Assistant Minister for Health Fiona Nash said industrial chemicals were typically used in solvents, adhesives, plastics, paints, inks, fuels, or laboratory reagents, as well as in refrigeration, cosmetics and household cleaning.
“The National Industrial Chemicals Notification and Assessment Scheme (NICNAS) will move to a more proportionate risk-based framework to assess industrial chemicals, including chemicals imported into Australia,” Ms Nash said.
“Simplifying this process is expected to save business around $23 million a year and benefit all sorts of companies – from cosmetics manufacturers to products making household cleaning products.
“The changes will spur increased competition and innovation in the sector.
“A faster, simpler assessment process could result in a broader range of products available on the Australian market across a range of industries from household cleaning to hardware stores.”
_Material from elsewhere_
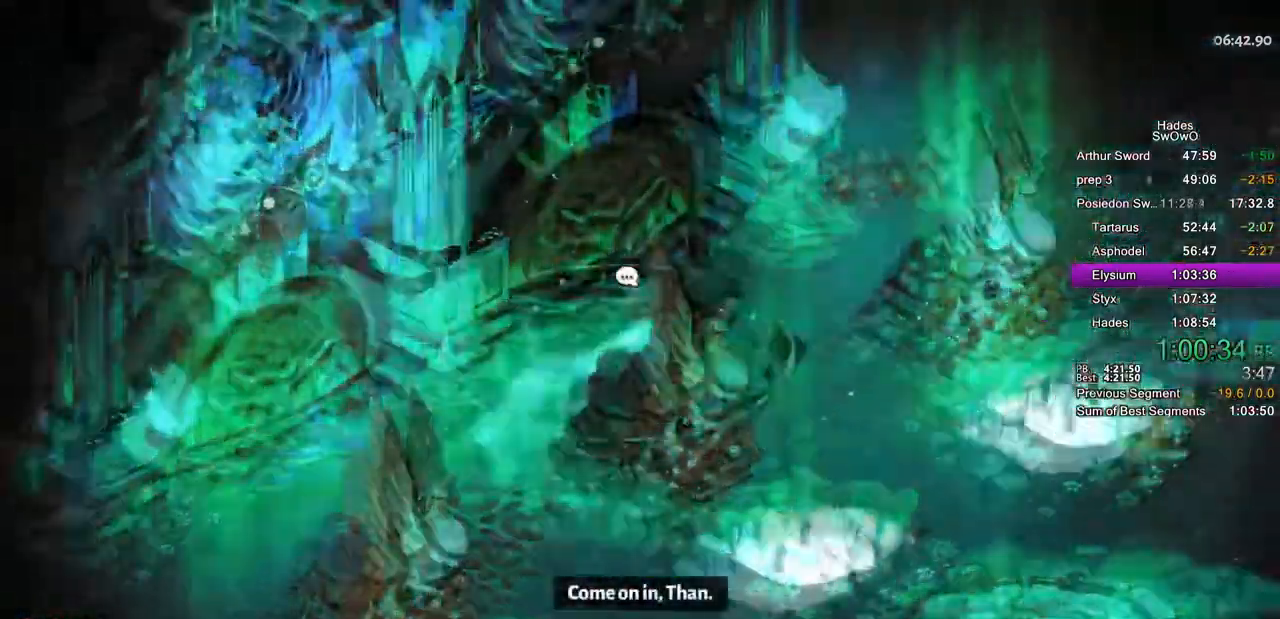
{"buttons": [], "left_stick": "up-right", "events": [[17, "left_stick", "up-right"], [368, "CROSS", "up"]]}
NICNAS will also consider information made available by reputable overseas regulatory agencies to help inform and streamline the local assessment process.
Ms Nash said the Department of Health would work with all stakeholders to draft the new assessment framework before legislation is submitted to Parliament.
“These changes mean low risk industrial chemicals will get to market faster, allowing companies to create new products as well as safer versions of existing products.”
Although the reforms will be fully implemented by September 1, 2018, the government would make an upfront investment of $7 million so the full costs of the reforms can be recovered from industry over a longer period.
The Australian industrial chemical sector employs around 60,000 people and contributes over $11 billion to Australia’s economy.